Department of Computer Science, Emory University, 400 Dowman Drive, Atlanta, GA, 30322, USA.
Faculty of Computer Science and Control Engineering, Shenzhen Institute of Advanced Technology, Chinese Academy of Sciences, 1068 Xueyuan Avenue, Shenzhen University Town, Shenzhen, 518055, P. R. China.
Nat Commun. 2023 Apr 3;14(1):1864. doi: 10.1038/s41467-023-37439-3.

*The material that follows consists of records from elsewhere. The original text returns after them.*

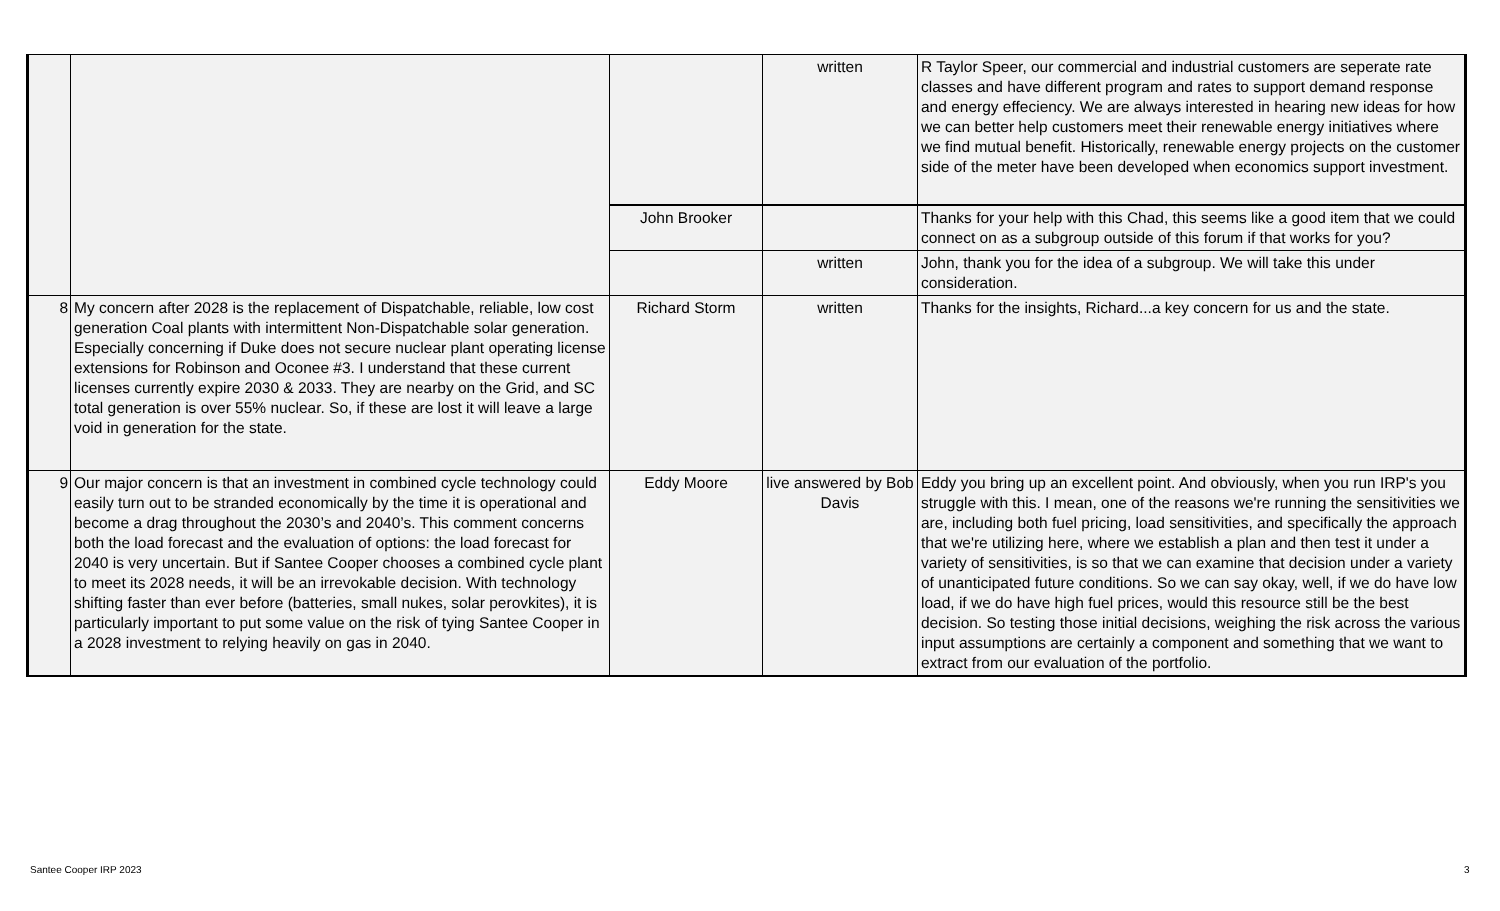| | | | written | R Taylor Speer, our commercial and industrial customers are seperate rate classes and have different program and rates to support demand response and energy effeciency. We are always interested in hearing new ideas for how we can better help customers meet their renewable energy initiatives where we find mutual benefit. Historically, renewable energy projects on the customer side of the meter have been developed when economics support investment. |
| | | John Brooker | | Thanks for your help with this Chad, this seems like a good item that we could connect on as a subgroup outside of this forum if that works for you? |
| | | | written | John, thank you for the idea of a subgroup. We will take this under consideration. |
| 8 | My concern after 2028 is the replacement of Dispatchable, reliable, low cost generation Coal plants with intermittent Non-Dispatchable solar generation. Especially concerning if Duke does not secure nuclear plant operating license extensions for Robinson and Oconee #3. I understand that these current licenses currently expire 2030 & 2033. They are nearby on the Grid, and SC total generation is over 55% nuclear. So, if these are lost it will leave a large void in generation for the state. | Richard Storm | written | Thanks for the insights, Richard...a key concern for us and the state. |
| 9 | Our major concern is that an investment in combined cycle technology could easily turn out to be stranded economically by the time it is operational and become a drag throughout the 2030’s and 2040’s. This comment concerns both the load forecast and the evaluation of options: the load forecast for 2040 is very uncertain. But if Santee Cooper chooses a combined cycle plant to meet its 2028 needs, it will be an irrevokable decision. With technology shifting faster than ever before (batteries, small nukes, solar perovkites), it is particularly important to put some value on the risk of tying Santee Cooper in a 2028 investment to relying heavily on gas in 2040. | Eddy Moore | live answered by Bob Davis | Eddy you bring up an excellent point. And obviously, when you run IRP's you struggle with this. I mean, one of the reasons we're running the sensitivities we are, including both fuel pricing, load sensitivities, and specifically the approach that we're utilizing here, where we establish a plan and then test it under a variety of sensitivities, is so that we can examine that decision under a variety of unanticipated future conditions. So we can say okay, well, if we do have low load, if we do have high fuel prices, would this resource still be the best decision. So testing those initial decisions, weighing the risk across the various input assumptions are certainly a component and something that we want to extract from our evaluation of the portfolio. |
Santee Cooper IRP 2023 3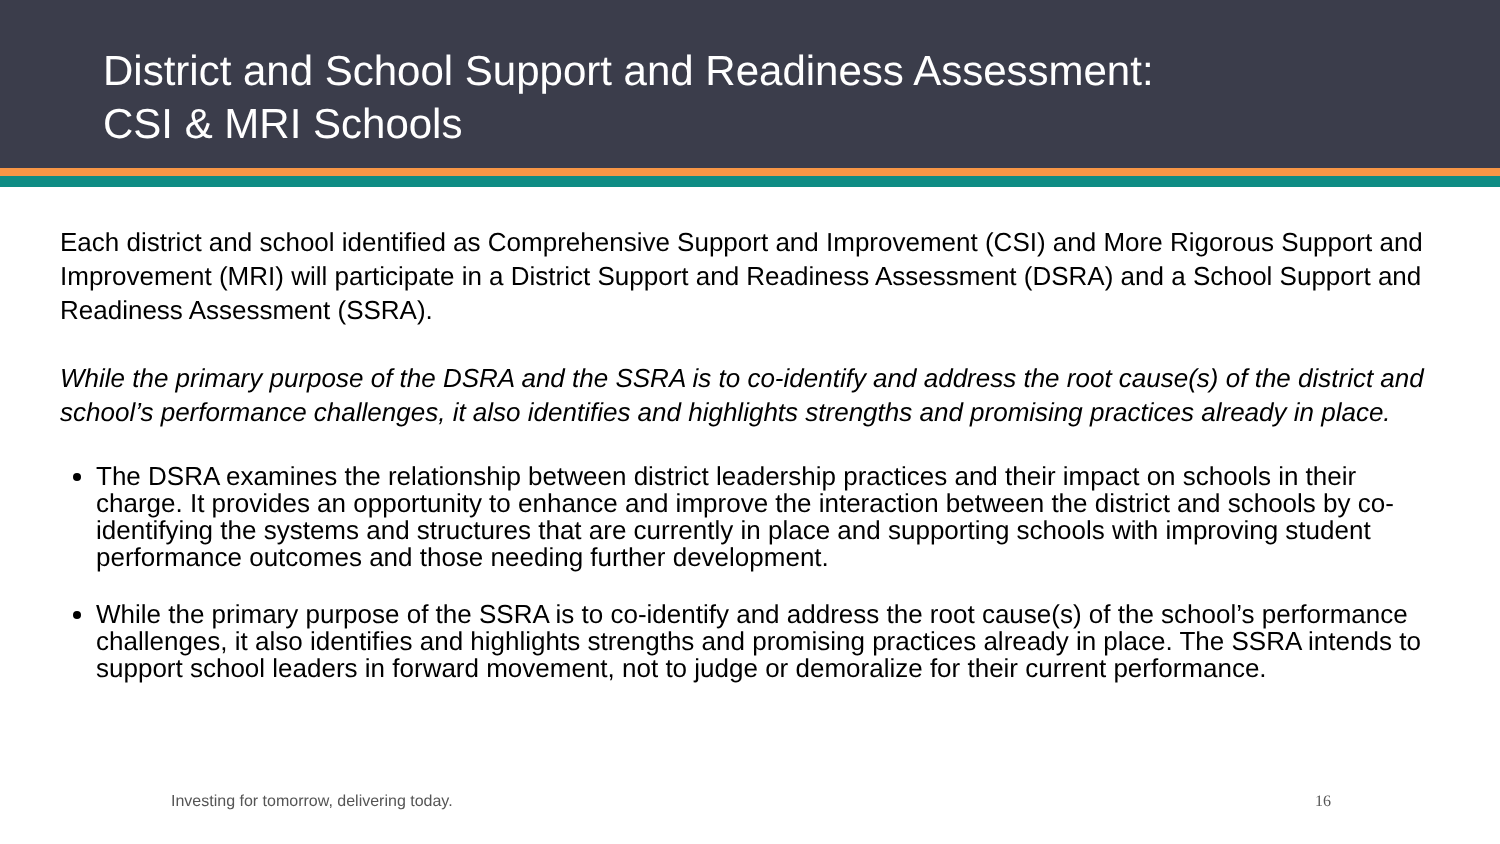District and School Support and Readiness Assessment:
CSI & MRI Schools
Each district and school identified as Comprehensive Support and Improvement (CSI) and More Rigorous Support and Improvement (MRI) will participate in a District Support and Readiness Assessment (DSRA) and a School Support and Readiness Assessment (SSRA).
While the primary purpose of the DSRA and the SSRA is to co-identify and address the root cause(s) of the district and school’s performance challenges, it also identifies and highlights strengths and promising practices already in place.
The DSRA examines the relationship between district leadership practices and their impact on schools in their charge. It provides an opportunity to enhance and improve the interaction between the district and schools by co-identifying the systems and structures that are currently in place and supporting schools with improving student performance outcomes and those needing further development.
While the primary purpose of the SSRA is to co-identify and address the root cause(s) of the school’s performance challenges, it also identifies and highlights strengths and promising practices already in place. The SSRA intends to support school leaders in forward movement, not to judge or demoralize for their current performance.
Investing for tomorrow, delivering today. 16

Computational cell type identification is a fundamental step in single-cell omics data analysis. Supervised celltyping methods have gained increasing popularity in single-cell RNA-seq data because of the superior performance and the availability of high-quality reference datasets. Recent technological advances in profiling chromatin accessibility at single-cell resolution (scATAC-seq) have brought new insights to the understanding of epigenetic heterogeneity. With continuous accumulation of scATAC-seq datasets, supervised celltyping method specifically designed for scATAC-seq is in urgent need. Here we develop Cellcano, a computational method based on a two-round supervised learning algorithm to identify cell types from scATAC-seq data. The method alleviates the distributional shift between reference and target data and improves the prediction performance. After systematically benchmarking Cellcano on 50 well-designed celltyping tasks from various datasets, we show that Cellcano is accurate, robust, and computationally efficient. Cellcano is well-documented and freely available at https://marvinquiet.github.io/Cellcano/ .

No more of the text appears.